Only five years ago, there were 219 systems on the Top500 list that employed Gigabit Ethernet interconnects, and another 7 machines used 10 Gb/sec Ethernet. InfiniBand accounted for 214 systems; the remaining 60 machines were spread across various custom interconnects. On the November 2015 list, InfiniBand at its various speeds accounts for 47.4 percent of systems and 36.2 percent of total sustained performance on the LINPACK test for those systems.
Custom interconnects, particularly the Cray Aries and the IBM BlueGeneQ, account for 14.8 percent of systems and 44.3 percent of total LINPACK capacity embodied on the November 2015 Top500 list. This, in a datacenter world that is utterly dominated by Ethernet excepting HPC and a minority of workloads at cloud builders and hyperscalers. If you like to drill down into the details, as we do at The Next Platform, here is the detailed table from the November list regarding installations by interconnect:
If you want to get a visual sense of the installed capacity by interconnect type, check out this tree graph:
There are two systems on the Top500 list that have deployed 100 Gb/sec EDR InfiniBand – the “Hikari” machine built by Hewlett Packard Enterprise for the Texas Advanced Computing Center and the “Magic Cube II” machine built by Sugon for the Shanghai Supercomputer Center, and Mellanox says that it will have two more clusters running on its fastest InfiniBand by the end of the year. Gilad Shainer, vice president of marketing at Mellanox, told The Next Platform ahead of SC15 with tis Switch-IB 2 launch that the ramp for EDR InfiniBand – in terms of both revenue and port counts – was twice as fast as what Mellanox saw 56 Gb/sec FDR InfiniBand, and that the FDR ramp was faster than for 40 Gb/sec QDR InfiniBand. Here is what the transition looks like for the top speeds of InfiniBand for the past three and a half years:
Across the petaflops-class machines on the November 2015 Top500 list, Mellanox InfiniBand is used on 33 of the machines, Gemini and Aries interconnects from Cray are used on 25 machines, eight are using IBM’s BlueGene interconnect, and the remaining six are using other proprietary interconnects such as the Tofu interconnect from Fujitsu or the TH Express 2 interconnect from the National University of Defense Technology (NUDT) in China.

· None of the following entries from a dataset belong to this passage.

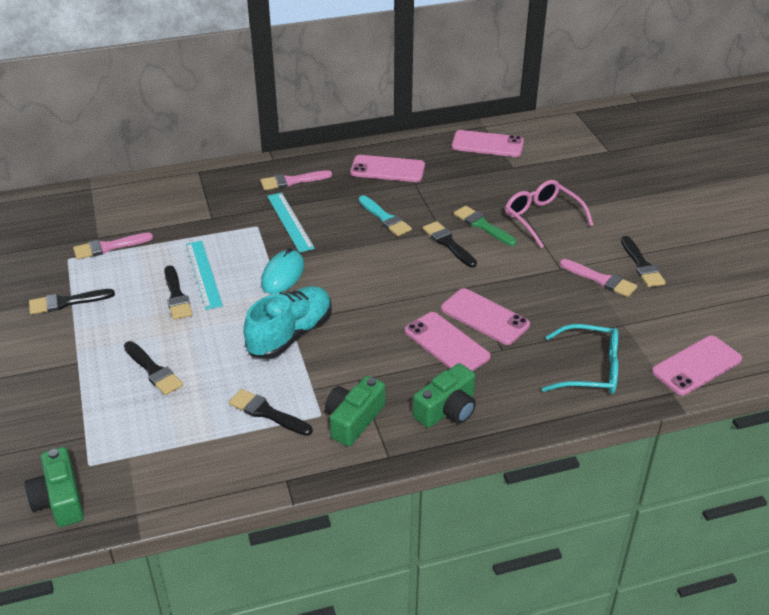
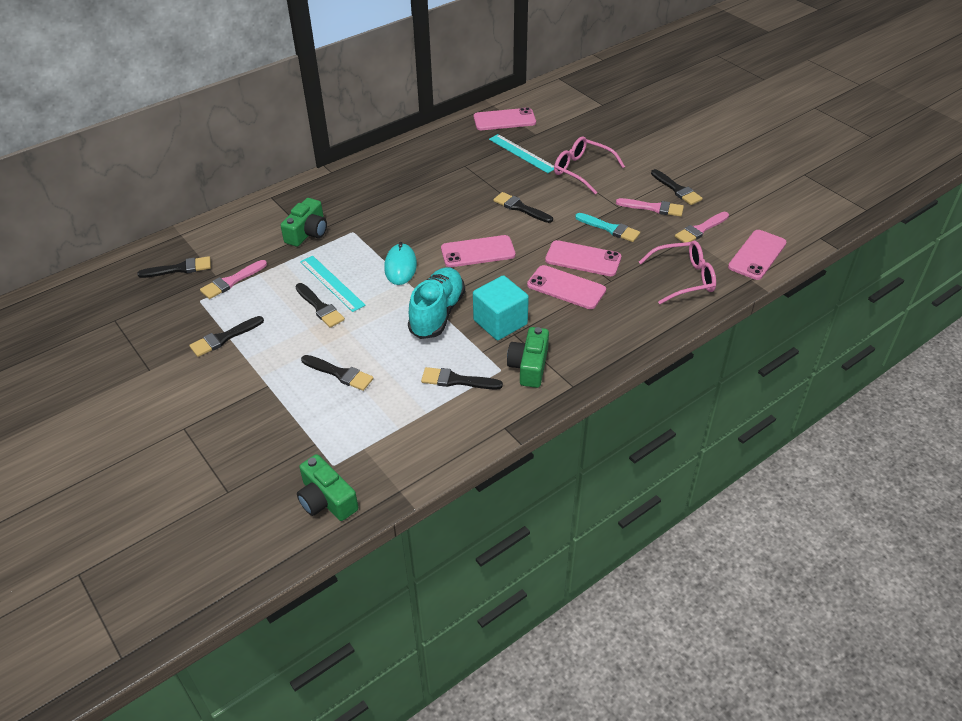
camera: 20 degrees left, 5 degrees up
(69, 222) = (179, 269): none -> black brush
(290, 222) = (379, 221): turquoise ruler -> turquoise ruler (522, 153)
(292, 181) = (360, 187): pink brush -> pink brush (700, 229)
(351, 362) = (500, 322): none -> turquoise cube
(385, 218) = (457, 200): turquoise brush -> turquoise brush (610, 228)
(387, 169) = (435, 158): pink phone -> pink phone (478, 252)
(447, 409) = (596, 338): green camera -> green camera (307, 232)
(482, 225) = (539, 187): green brush -> none
(589, 370) = (683, 278): turquoise glasses -> pink glasses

While QLogic had some traction in HPC before it sold off that business to Intel a few years back, the big question everyone wants an answer to is how will the new Omni-Path interconnect from Intel deliver in terms of price and price/performance compared to InfiniBand, Aries, and other options. Charles Wuischpard, general manager of the HPC Platform Group within Intel’s Data Center Group, said at SC15 that Omni-Path interconnects are involved in HPC cluster deals with over 100,000 server nodes and that this represents somewhere around 20 percent to 25 percent of the potential market for high-end interconnects such as InfiniBand, Aries, NUMALink, and others. Intel does not expect to capture all of that opportunity, but it will convert some of it. You can also count on makers and sellers of other interconnects to fight back very hard against Omni-Path, and the next effect will be very intense competition – and lower pricing – for all interconnects. Now is a good time to get some benchmarks ready for parallel simulations that will stress these high-end interconnects and put together a bakeoff for whatever systems you might want to install in 2016 or 2017.